The place was designed by Benjamin LaTrobe, the architect behind this country’s first White House and Capitol Building. He was gifted, but far from perfect.

“He severely underestimated Virginia winters. He thought the winters were mild here, so prisoners literally froze. The doors had no windows, so guards had to open them to check on the prisoners inside, leaving them vulnerable to ambush. The sewage situation was a disaster. They had buckets in the cells, and they built a trough down into a holding pond just below the penitentiary, and during the summer cholera and other diseases just started multiplying.”

To make matters worse, the pen – which served the entire state – was quickly overwhelmed.

“It was constantly overcrowded. At one point they had 3,000 prisoners in a penitentiary that was intended for like 900. They had prisoners six deep in hammocks in some cells.”

At first, days were spent reading the Bible, making nails, horse shoes and footwear for people, but from the mid-1800’s prisoners were forced to work on railroads and other public projects.

It was constantly overcrowded. At one point they had 3,000 prisoners in a penitentiary that was intended for like 900.

“Convict leasing became a big racket. They were handing these convicts over to these unscrupulous contractors who could treat them any way they, and they just literally worked them to death. It was a terrible situation. It was slavery under another name.”

On occasion, prisoners would escape, and once – as the Civil War wound to an end and jailers fled Richmond – inmates at the penitentiary also took off.

“The inmates rioted, set the place on fire and every single one escaped.  The penitentiary was a ghost town in April of 1864, but almost all of them were caught or many of them returned back on their own. They had nowhere to go.”

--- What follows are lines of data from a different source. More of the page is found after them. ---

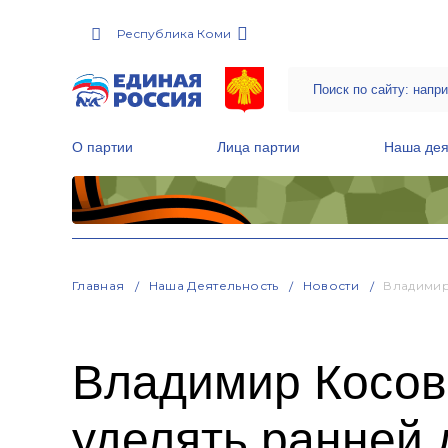
Республика Коми
О партии
Лица партии
Наша дея
Местные общественные приемные Партии
Руководитель Региональной обще
Народная программа «Единой России»
Главная
Наша Деятельность
Новости
Владимир
Владимир Косов
уделять ранней 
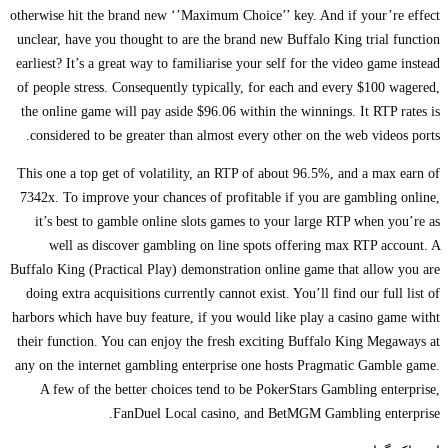
otherwise hit the brand new ‘’Maximum Choice’’ key. And if your’re effect
unclear, have you thought to are the brand new Buffalo King trial function
earliest? It’s a great way to familiarise your self for the video game instead
of people stress. Consequently typically, for each and every $100 wagered,
the online game will pay aside $96.06 within the winnings. It RTP rates is
considered to be greater than almost every other on the web videos ports.
This one a top get of volatility, an RTP of about 96.5%, and a max earn of
7342x. To improve your chances of profitable if you are gambling online,
it’s best to gamble online slots games to your large RTP when you’re as
well as discover gambling on line spots offering max RTP account. A
Buffalo King (Practical Play) demonstration online game that allow you are
doing extra acquisitions currently cannot exist. You’ll find our full list of
harbors which have buy feature, if you would like play a casino game witht
their function. You can enjoy the fresh exciting Buffalo King Megaways at
any on the internet gambling enterprise one hosts Pragmatic Gamble game.
A few of the better choices tend to be PokerStars Gambling enterprise,
FanDuel Local casino, and BetMGM Gambling enterprise.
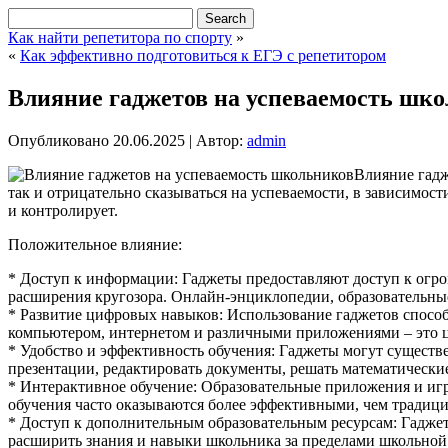
Как найти репетитора по спорту
»
«
Как эффективно подготовиться к ЕГЭ с репетитором
Влияние гаджетов на успеваемость шк
Опубликовано
20.06.2025
|
Автор:
admin
Влияние гадж
так и отрицательно сказываться на успеваемости, в зависимост
и контролирует.
Положительное влияние:
* Доступ к информации: Гаджеты предоставляют доступ к огр
расширения кругозора. Онлайн-энциклопедии, образовательны
* Развитие цифровых навыков: Использование гаджетов способ
компьютером, интернетом и различными приложениями – это 
* Удобство и эффективность обучения: Гаджеты могут существ
презентации, редактировать документы, решать математические
* Интерактивное обучение: Образовательные приложения и иг
обучения часто оказываются более эффективными, чем традиц
* Доступ к дополнительным образовательным ресурсам: Гадже
расширить знания и навыки школьника за пределами школьно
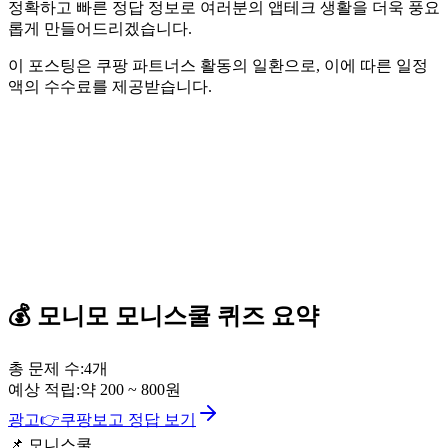
정확하고 빠른 정답 정보로 여러분의 앱테크 생활을 더욱 풍요
롭게 만들어드리겠습니다.
이 포스팅은 쿠팡 파트너스 활동의 일환으로, 이에 따른 일정
액의 수수료를 제공받습니다.
💰
모니모
모니스쿨 퀴즈
요약
총 문제 수:
4
개
예상 적립:
약
200
~
800
원
광고
👉
쿠팡보고 정답 보기
📌
모니스쿨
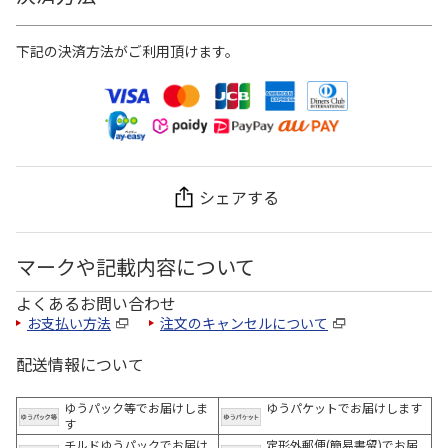
下記の決済方法がご利用頂けます。
シェアする
マークや記載内容について
よくあるお問い合わせ
お支払い方法
注文のキャンセルについて
配送情報について
ゆうパック等でお届けしま
ゆうパケットでお届けします
す
チルドゆうパックでお届け
定形外郵便(簡易書留)でお届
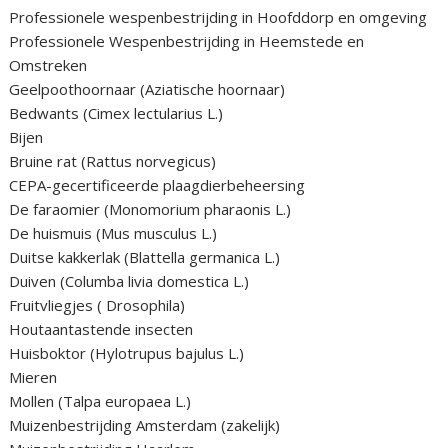
Professionele wespenbestrijding in Hoofddorp en omgeving
Professionele Wespenbestrijding in Heemstede en
Omstreken
Geelpoothoornaar (Aziatische hoornaar)
Bedwants (Cimex lectularius L.)
Bijen
Bruine rat (Rattus norvegicus)
CEPA-gecertificeerde plaagdierbeheersing
De faraomier (Monomorium pharaonis L.)
De huismuis (Mus musculus L.)
Duitse kakkerlak (Blattella germanica L.)
Duiven (Columba livia domestica L.)
Fruitvliegjes ( Drosophila)
Houtaantastende insecten
Huisboktor (Hylotrupus bajulus L.)
Mieren
Mollen (Talpa europaea L.)
Muizenbestrijding Amsterdam (zakelijk)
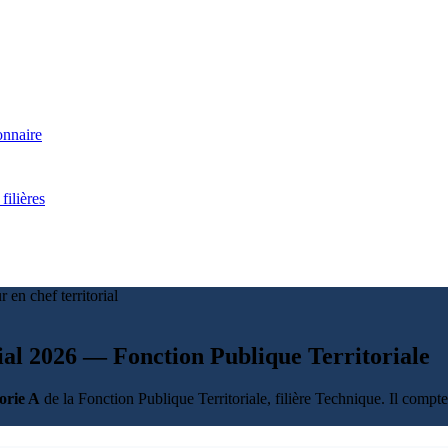
onnaire
filières
r en chef territorial
orial 2026 — Fonction Publique Territoriale
orie A
de la Fonction Publique Territoriale, filière Technique. Il compt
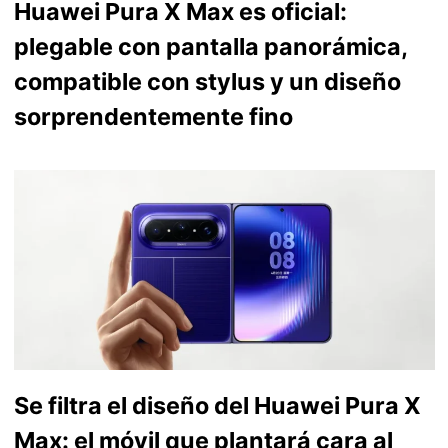
Huawei Pura X Max es oficial:
plegable con pantalla panorámica,
compatible con stylus y un diseño
sorprendentemente fino
Se filtra el diseño del Huawei Pura X
Max: el móvil que plantará cara al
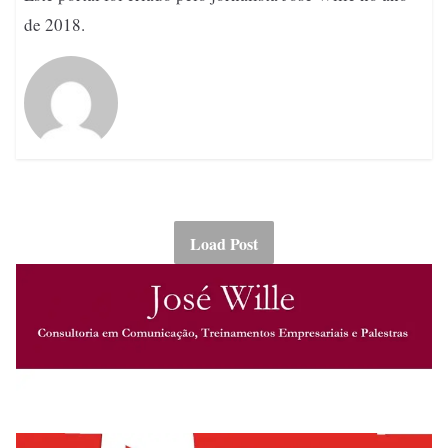
de 2018.
Load Post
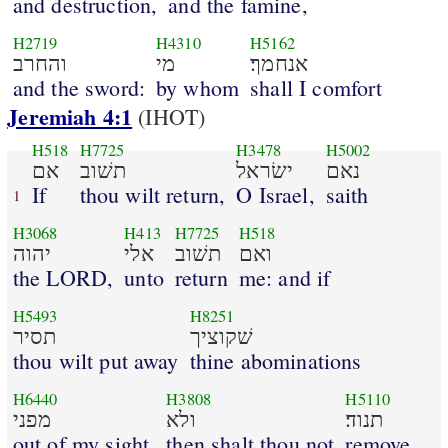
and destruction,
and the famine,
H2719
H4310
H5162
אנחמך׃
מי
והחרב
and the sword:
by whom
shall I comfort
Jeremiah 4:1
(IHOT)
H518
H7725
H3478
H5002
נאם
ישׂראל
תשׁוב
אם
If
thou wilt return,
O Israel,
saith
1
H3068
H413
H7725
H518
ואם
תשׁוב
אלי
יהוה
the LORD,
unto
return
me: and if
H5493
H8251
שׁקוציך
תסיר
thou wilt put away
thine abominations
H6440
H3808
H5110
תנוד׃
ולא
מפני
out of my sight,
then shalt thou not
remove.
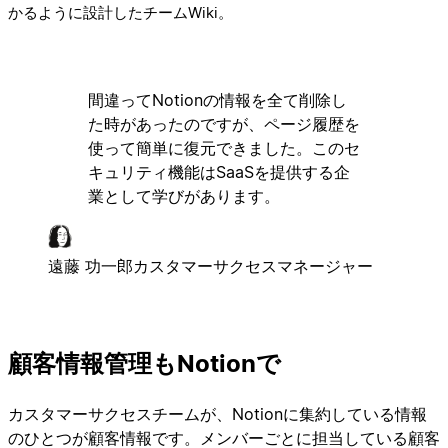
かるように設計したチームWiki。
間違ってNotionの情報を全て削除し
た時があったのですが、ページ履歴を
使って簡単に復元できました。このセ
キュリティ機能はSaaSを提供する企
業として学びがあります。
遠藤 功一郎
カスタマーサクセスマネージャー
顧客情報管理もNotionで
カスタマーサクセスチームが、Notionに集約している情報
のひとつが顧客情報です。メンバーごとに担当している顧客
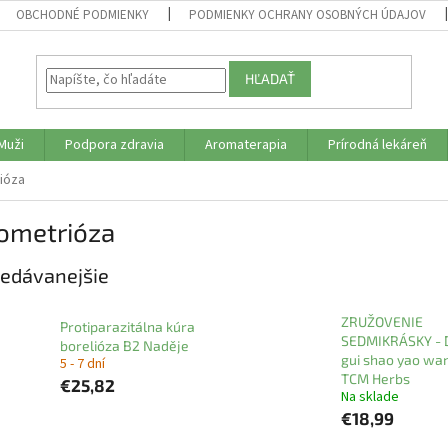
OBCHODNÉ PODMIENKY
PODMIENKY OCHRANY OSOBNÝCH ÚDAJOV
HĽADAŤ
Muži
Podpora zdravia
Aromaterapia
Prírodná lekáreň
ióza
ometrióza
edávanejšie
ZRUŽOVENIE
Protiparazitálna kúra
SEDMIKRÁSKY - 
borelióza B2 Naděje
gui shao yao wan
5 - 7 dní
TCM Herbs
€25,82
Na sklade
€18,99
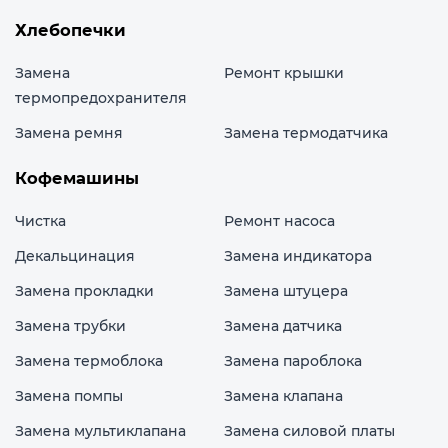
Хлебопечки
Замена
Ремонт крышки
термопредохранителя
Замена ремня
Замена термодатчика
Кофемашины
Чистка
Ремонт насоса
Декальцинация
Замена индикатора
Замена прокладки
Замена штуцера
Замена трубки
Замена датчика
Замена термоблока
Замена пароблока
Замена помпы
Замена клапана
Замена мультиклапана
Замена силовой платы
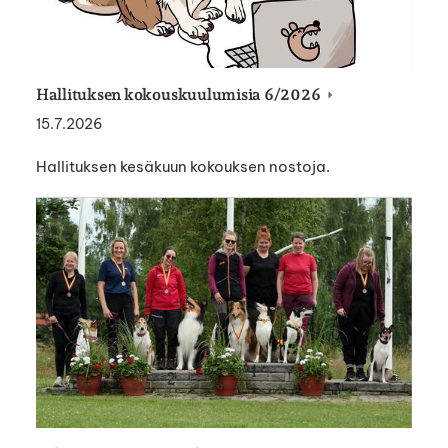
Hallituksen kokouskuulumisia 6/2026
15.7.2026
Hallituksen kesäkuun kokouksen nostoja.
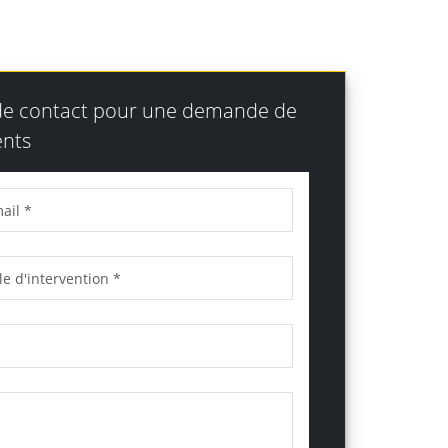
 de contact pour une demande de
nts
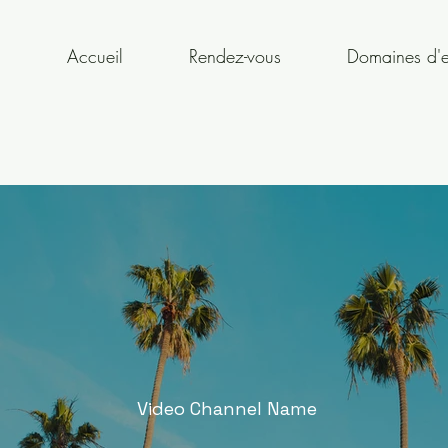
Accueil
Rendez-vous
Domaines d'e
Video Channel Name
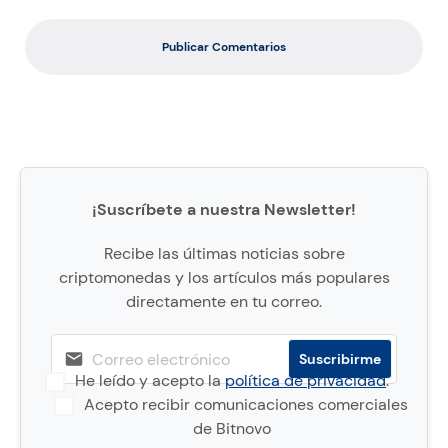
Publicar Comentarios
¡Suscríbete a nuestra Newsletter!
Recibe las últimas noticias sobre
criptomonedas y los artículos más populares
directamente en tu correo.
He leído y acepto la
política de privacidad
.
Acepto recibir comunicaciones comerciales
de Bitnovo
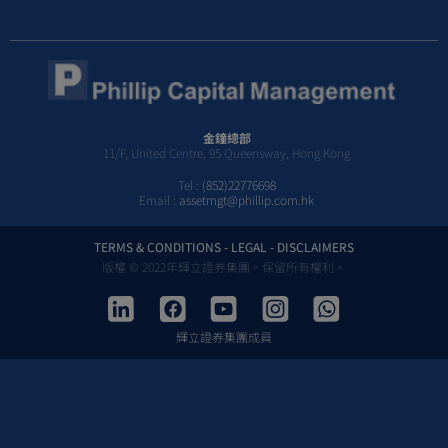
金鐘總部
11/F, United Centre, 95 Queensway, Hong Kong
Tel :
(852)22776698
Email :
assetmgt@phillip.com.hk
TERMS & CONDITIONS - LEGAL - DISCLAIMERS
版權 © 2022年輝立證券集團。保留所有權利。
輝立證券集團成員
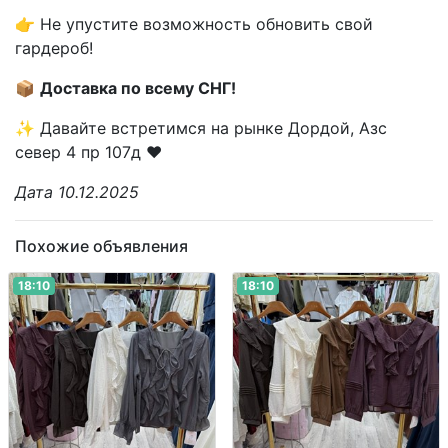
👉 Не упустите возможность обновить свой
гардероб!
📦
Доставка по всему СНГ!
✨ Давайте встретимся на рынке Дордой, Азс
север 4 пр 107д ❤️
Дата 10.12.2025
Похожие объявления
18:10
18:10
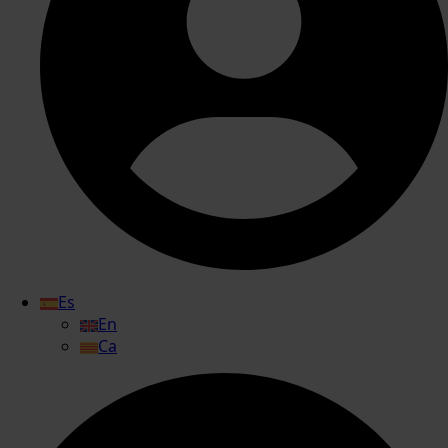
Es
En
Ca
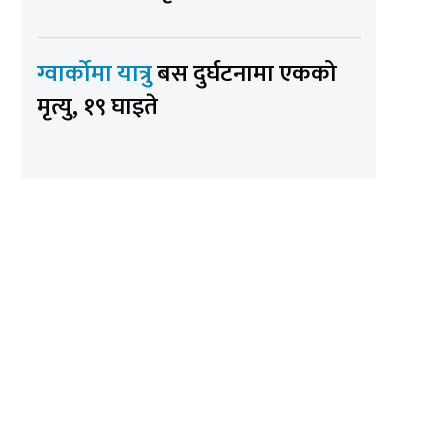
ग्वार्कोमा यात्रु
बस दुर्घटनामा एकको
मृत्यु, १९ घाइते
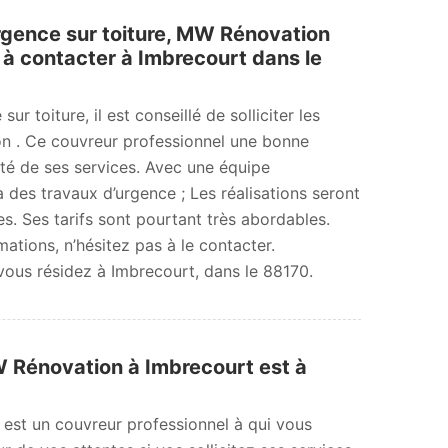
urgence sur toiture, MW Rénovation
 à contacter à Imbrecourt dans le
ur toiture, il est conseillé de solliciter les
n . Ce couvreur professionnel une bonne
ité de ses services. Avec une équipe
à des travaux d’urgence ; Les réalisations seront
es. Ses tarifs sont pourtant très abordables.
ations, n’hésitez pas à le contacter.
vous résidez à Imbrecourt, dans le 88170.
MW Rénovation à Imbrecourt est à
 est un couvreur professionnel à qui vous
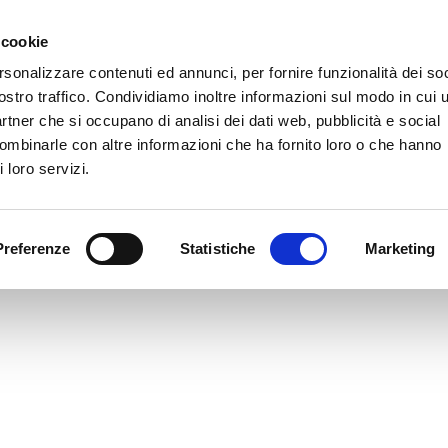
Prodotti
Azienda
Software
Downl
 cookie
rsonalizzare contenuti ed annunci, per fornire funzionalità dei soc
ostro traffico. Condividiamo inoltre informazioni sul modo in cui u
partner che si occupano di analisi dei dati web, pubblicità e social
combinarle con altre informazioni che ha fornito loro o che hanno
 loro servizi.
Preferenze
Statistiche
Marketing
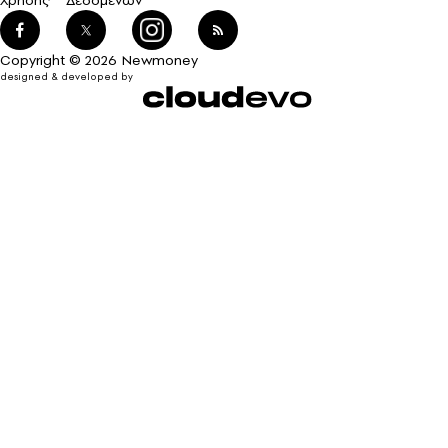
Copyright © 2026 Newmoney
designed & developed by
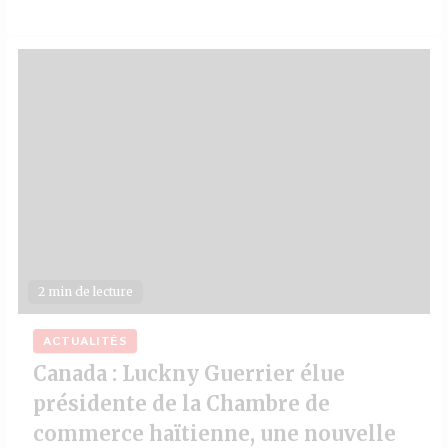
2 min de lecture
ACTUALITÉS
Canada : Luckny Guerrier élue
présidente de la Chambre de
commerce haïtienne, une nouvelle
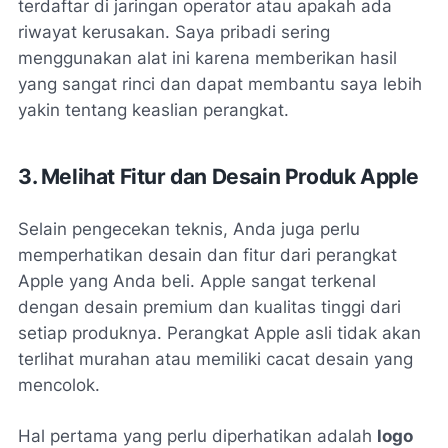
terdaftar di jaringan operator atau apakah ada
riwayat kerusakan. Saya pribadi sering
menggunakan alat ini karena memberikan hasil
yang sangat rinci dan dapat membantu saya lebih
yakin tentang keaslian perangkat.
3. Melihat Fitur dan Desain Produk Apple
Selain pengecekan teknis, Anda juga perlu
memperhatikan desain dan fitur dari perangkat
Apple yang Anda beli. Apple sangat terkenal
dengan desain premium dan kualitas tinggi dari
setiap produknya. Perangkat Apple asli tidak akan
terlihat murahan atau memiliki cacat desain yang
mencolok.
Hal pertama yang perlu diperhatikan adalah
logo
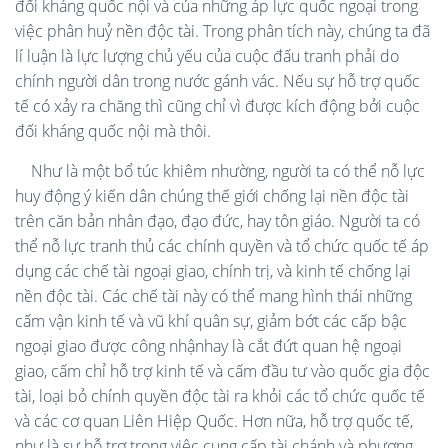
đối kháng quốc nội và của những áp lực quốc ngoại trong
việc phân huỷ nền độc tài. Trong phân tích này, chúng ta đã
lí luận là lực lượng chủ yếu của cuộc đấu tranh phải do
chính người dân trong nước gánh vác. Nếu sự hỗ trợ quốc
tế có xảy ra chăng thì cũng chỉ vì được kích động bởi cuộc
đối kháng quốc nội mà thôi.
Như là một bổ túc khiêm nhường, người ta có thể nỗ lực
huy động ý kiến dân chúng thế giới chống lại nền độc tài
trên căn bản nhân đạo, đạo đức, hay tôn giáo. Người ta có
thể nỗ lực tranh thủ các chính quyền và tổ chức quốc tế áp
dụng các chế tài ngoại giao, chính trị, và kinh tế chống lại
nền độc tài. Các chế tài này có thể mang hình thái những
cấm vận kinh tế và vũ khí quân sự, giảm bớt các cấp bậc
ngoại giao được công nhậnhay là cắt đứt quan hệ ngoại
giao, cấm chỉ hỗ trợ kinh tế và cấm đầu tư vào quốc gia độc
tài, loại bỏ chính quyền độc tài ra khỏi các tổ chức quốc tế
và các cơ quan Liên Hiệp Quốc. Hơn nữa, hỗ trợ quốc tế,
như là sự hỗ trợ trong việc cung cấp tài chánh và phương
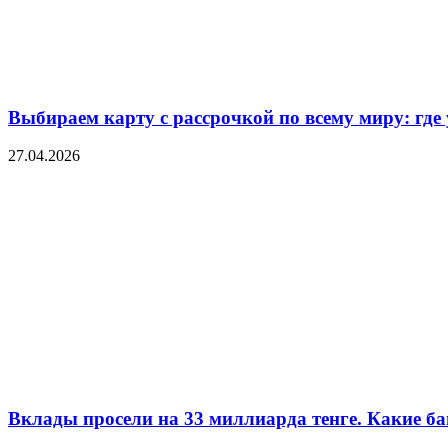
Выбираем карту с рассрочкой по всему миру: где
27.04.2026
Вклады просели на 33 миллиарда тенге. Какие ба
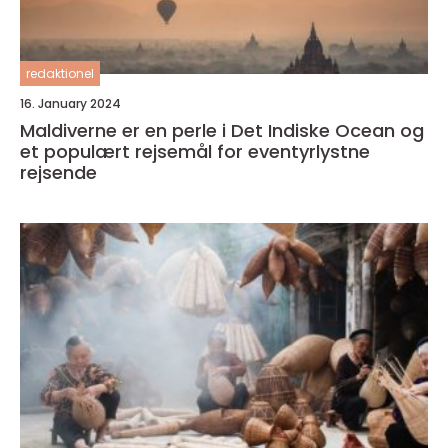
redaktionel
16. January 2024
Maldiverne er en perle i Det Indiske Ocean og
et populært rejsemål for eventyrlystne
rejsende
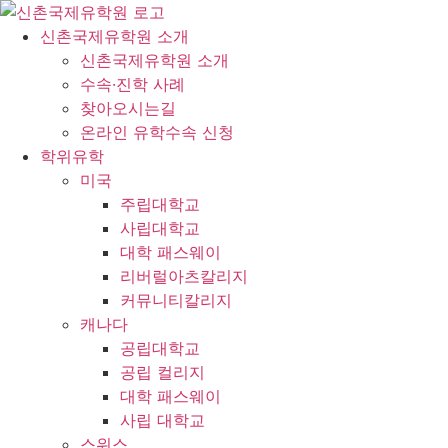
콘
텐
신촌국제유학원 소개
츠
신촌국제유학원 소개
로
수속·진학 사례
건
찾아오시는길
너
온라인 유학수속 신청
뛰
학위유학
기
미국
주립대학교
사립대학교
대학 패스웨이
리버럴아츠칼리지
커뮤니티칼리지
캐나다
공립대학교
공립 컬리지
대학 패스웨이
사립 대학교
스위스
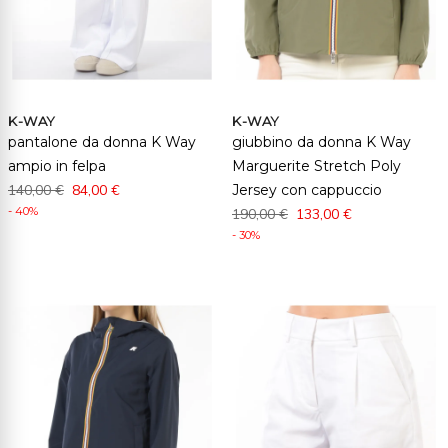
K-WAY
K-WAY
pantalone da donna K Way
giubbino da donna K Way
ampio in felpa
Marguerite Stretch Poly
140,00 €
84,00 €
Jersey con cappuccio
- 40%
190,00 €
133,00 €
- 30%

Ironically, Brumfield says, prison sentences were shorter than they are today.

“Rapists and murderers, of course, were put in for 25 years to life, but 3-5 years was the average for the first 150 years.”

But the inmates were often younger.

“We had children as young as 9 years old, and those young children were frequently leased out on the railroads, because they were short – the ideal height for working in tunnels.”

And on occasion the pen held celebrities including Vice President Aaron Burr who was locked up in 1807 as he waited to be tried for treason. In 1992, the old penitentiary was demolished and all but forgotten. Dale Brumfield thought we should remember that scene of suffering and sorrow – and this year, he persuaded the state to install a commemorative plaque at the corner of Belvidere and Spring.

Brumfield will share more from his book: The Virginia State Penitentiary, a Notorious History, at 4 o’clock on Sunday at Babes in Richmond.